Angefangen bei frühen Zeitungscomics in den USA über frankobelgische Western-Aneignungen im Funny-Metier hin zu neueren Arbeiten zwischen Überzeichnung und Realismus wird hier nicht nur ein comicgeschichtlich bestimmendes Thema in den Mittelpunkt gestellt, es wird parallel auch die Geschichte des populären Comics allgemein erzählt. Strips, Hefte, Alben, Funny, Abenteuer, Evolution der Publikationsformen in den USA und Frankreich – Themen, an denen sich in allgemeinen Comic-Historien gerne orientiert wird, laufen hier ebenfalls am Rande mit.

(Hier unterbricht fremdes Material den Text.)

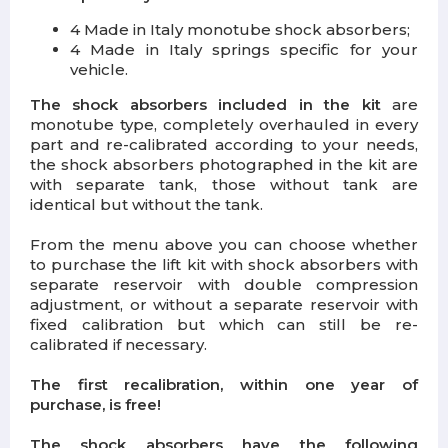
4 Made in Italy monotube shock absorbers;
4 Made in Italy springs specific for your
vehicle.
The shock absorbers included in the kit
are
monotube type, completely overhauled in every
part and re-calibrated according to your needs,
the shock absorbers photographed in the kit are
with separate tank, those without tank are
identical but without the tank.
From the menu above you can choose whether
to purchase the lift kit with shock absorbers with
separate reservoir with double compression
adjustment, or without a separate reservoir with
fixed calibration but which can still be re-
calibrated if necessary.
The first recalibration, within one year of
purchase, is free!
The shock absorbers have the following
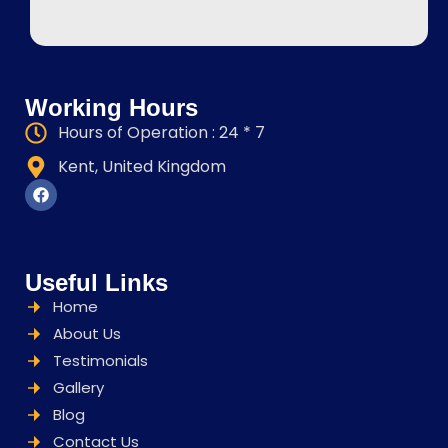
Working Hours
Hours of Operation : 24 * 7
Kent, United Kingdom
Useful Links
Home
About Us
Testimonials
Gallery
Blog
Contact Us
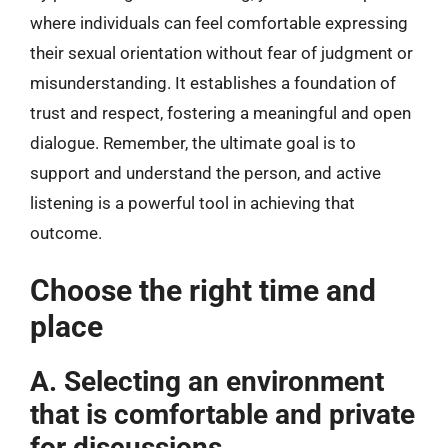
where individuals can feel comfortable expressing
their sexual orientation without fear of judgment or
misunderstanding. It establishes a foundation of
trust and respect, fostering a meaningful and open
dialogue. Remember, the ultimate goal is to
support and understand the person, and active
listening is a powerful tool in achieving that
outcome.
Choose the right time and
place
A. Selecting an environment
that is comfortable and private
for discussions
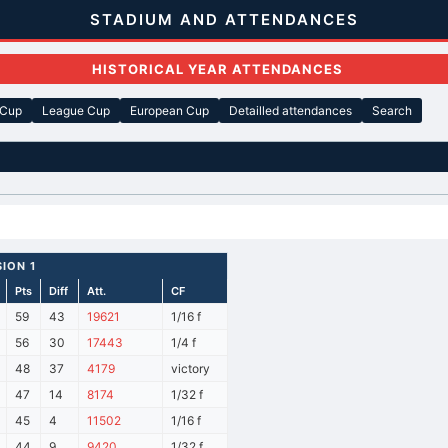
STADIUM AND ATTENDANCES
HISTORICAL YEAR ATTENDANCES
 Cup
League Cup
European Cup
Detailled attendances
Search
SION 1
Pts
Diff
Att.
CF
59
43
19621
1/16 f
56
30
17443
1/4 f
48
37
4179
victory
47
14
8174
1/32 f
45
4
11502
1/16 f
44
9
9420
1/32 f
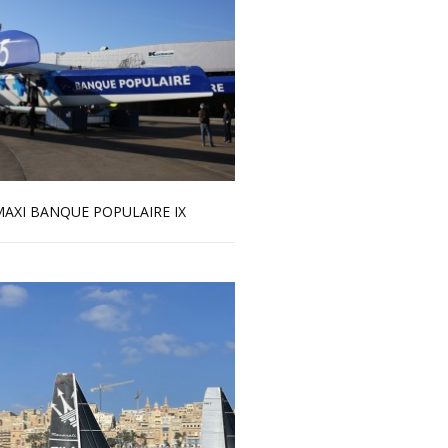
AXI BANQUE POPULAIRE IX
Read more …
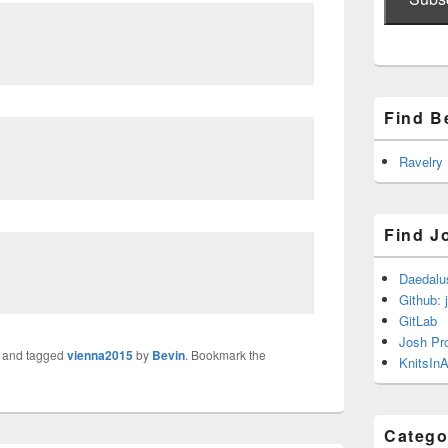
Find B
Ravelry
Find J
Daedalu
Github: 
GitLab
Josh Pr
and tagged
vienna2015
by
Bevin
. Bookmark the
KnitsInA
Catego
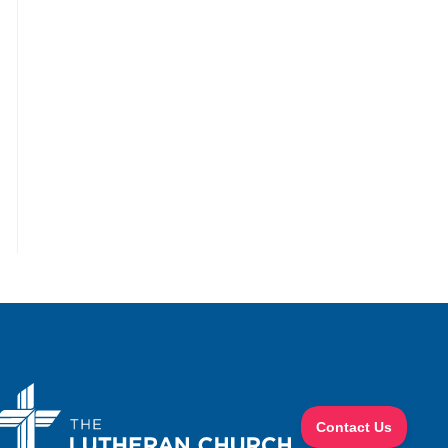
the next page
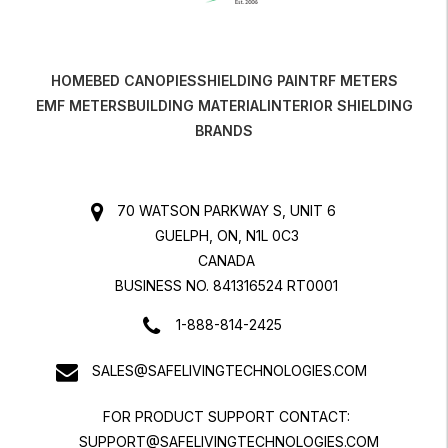
HOME
BED CANOPIES
SHIELDING PAINT
RF METERS
EMF METERS
BUILDING MATERIAL
INTERIOR SHIELDING
BRANDS
70 WATSON PARKWAY S, UNIT 6
GUELPH, ON, N1L 0C3
CANADA
BUSINESS NO. 841316524 RT0001
1-888-814-2425
SALES@SAFELIVINGTECHNOLOGIES.COM
FOR PRODUCT SUPPORT CONTACT:
SUPPORT@SAFELIVINGTECHNOLOGIES.COM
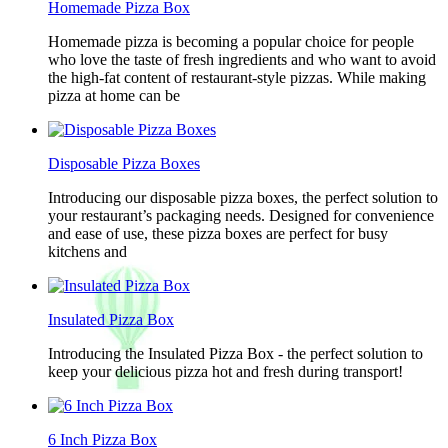
Homemade Pizza Box
Homemade pizza is becoming a popular choice for people
who love the taste of fresh ingredients and who want to avoid
the high-fat content of restaurant-style pizzas. While making
pizza at home can be
Disposable Pizza Boxes
Introducing our disposable pizza boxes, the perfect solution to
your restaurant’s packaging needs. Designed for convenience
and ease of use, these pizza boxes are perfect for busy
kitchens and
Insulated Pizza Box
Introducing the Insulated Pizza Box - the perfect solution to
keep your delicious pizza hot and fresh during transport!
6 Inch Pizza Box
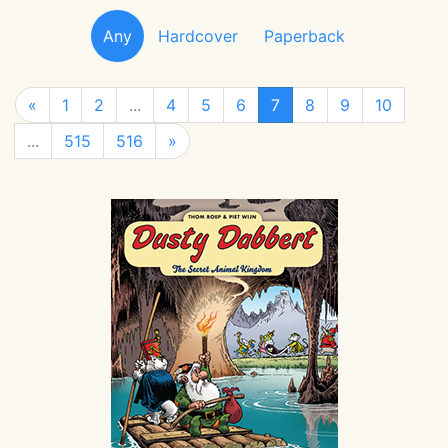
Any
Hardcover
Paperback
«
1
2
...
4
5
6
7
8
9
10
...
515
516
»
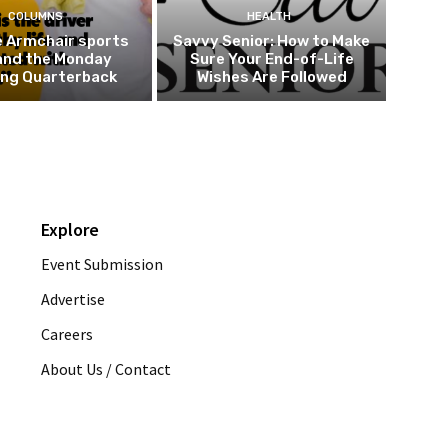
COLUMNS
HEALTH
e Armchair sports
Savvy Senior: How to Make
and the Monday
Sure Your End-of-Life
ing Quarterback
Wishes Are Followed
Explore
Event Submission
Advertise
Careers
About Us / Contact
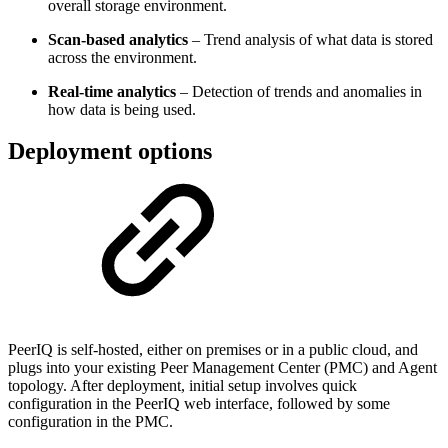
overall storage environment.
Scan‑based analytics
– Trend analysis of what data is stored
across the environment.
Real‑time analytics
– Detection of trends and anomalies in
how data is being used.
Deployment options
PeerIQ is self-hosted, either on premises or in a public cloud, and
plugs into your existing Peer Management Center (PMC) and Agent
topology. After deployment, initial setup involves quick
configuration in the PeerIQ web interface, followed by some
configuration in the PMC.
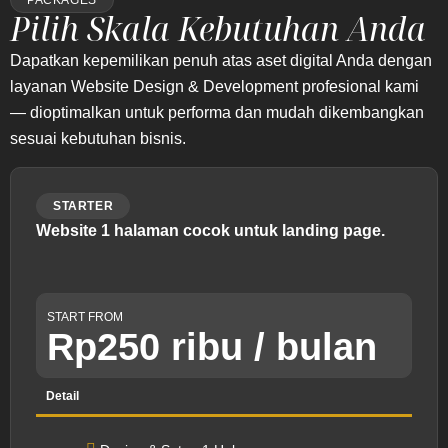
PACKAGES
Pilih Skala Kebutuhan Anda
Dapatkan kepemilikan penuh atas aset digital Anda dengan
layanan Website Design & Development profesional kami
— dioptimalkan untuk performa dan mudah dikembangkan
sesuai kebutuhan bisnis.
STARTER
Website 1 halaman cocok untuk landing page.
START FROM
Rp250 ribu / bulan
Detail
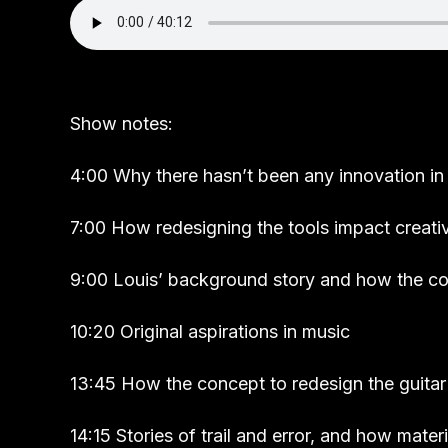
Show notes:
4:00 Why there hasn’t been any innovation in 
7:00 How redesigning the tools impact creativ
9:00 Louis’ background story and how the 
10:20 Original aspirations in music
13:45 How the concept to redesign the guita
14:15 Stories of trail and error, and how mate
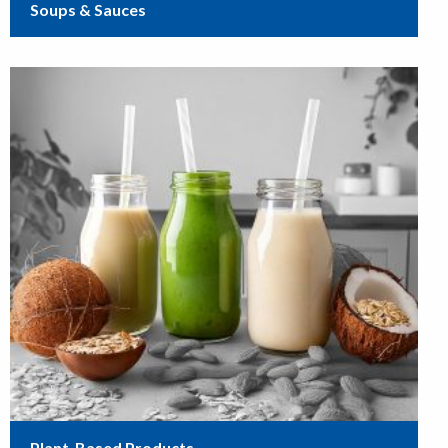
Soups & Sauces
Plant-Based Products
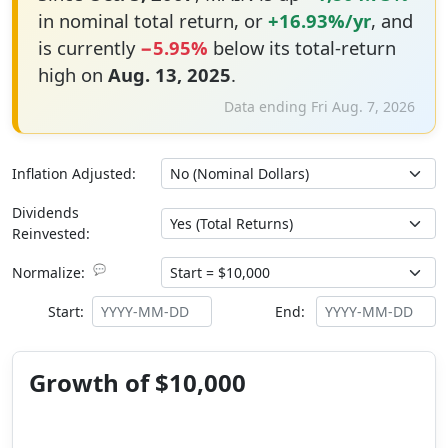
in nominal total return, or
+16.93%/yr
, and
is currently
−5.95%
below its total-return
high on
Aug. 13, 2025
.
Data ending Fri Aug. 7, 2026
Inflation Adjusted:
Dividends
Reinvested:
💬
Normalize:
Start:
End:
Growth of $10,000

Natürlich gibt es hier eigene Schwerpunkte und es wird nicht der Versuch unternommen, eine allgemeine Geschichte des Comics zu erzählen: Der Fokus liegt auf amerikanischen Comics, vor allem aus der ersten Hälfte des 20. Jahrhunderts und frankobelgischen Comics ab den 1950ern. Bei den US-Zeitungscomics arbeitet Kurator Alexander Braun sehr anschaulich heraus, dass zwar oft mit bekannten Erzähl-Klischees wie dem Cowboy-Abenteuer gearbeitet wird, es aber häufig mehr um einen eigenen Zugang und eigene Erzählungen geht. So ist George Herrimans "Krazy Kat" zwar erkennbar in den Wüstenlandschaften des amerikanischen Südwestens angesiedelt, hat aber mit Western-Klischees weniger zu tun. Die kurzlebige Serie "White Boy" von Garrett Price, ebenfalls ein Zeitungscomic, näherte sich in den 1930ern der Western-Thematik aus indianischer Sicht und verblüfft bis heute mit bis dato ungesehenen impressionistischen Bildideen. Oftmals reisten Charaktere in Serien wie "Bringing up Father" oder "Gasoline Alley" auch in den Westen, was ihre Schöpfer zur Auseinandersetzung mit Naturmotiven einlud.
Viele nordamerikanische Comics waren darüber hinaus beeinflusst vom Western-Film, seinen Bildern und Erzählmustern, was dann auch für viele europäische Comics gilt. Die einen, wie eben Morris in "Lucky Luke", setzten das als Funny-Geschichten um, andere, wie zum Beispiel Jijé mit "Jerry Spring", als um einen gewissen Realismus bemühte Geschichten für ein erwachseneres Publikum. Darüber hinaus finden hier noch eine Vielzahl weiterer Künstler, darunter Hugo Pratt, Milo Manara, Benito Jacovitti, Kyle Baker oder Raymond Dirgo, beziehungsweise ihre Comics, Erwähnung.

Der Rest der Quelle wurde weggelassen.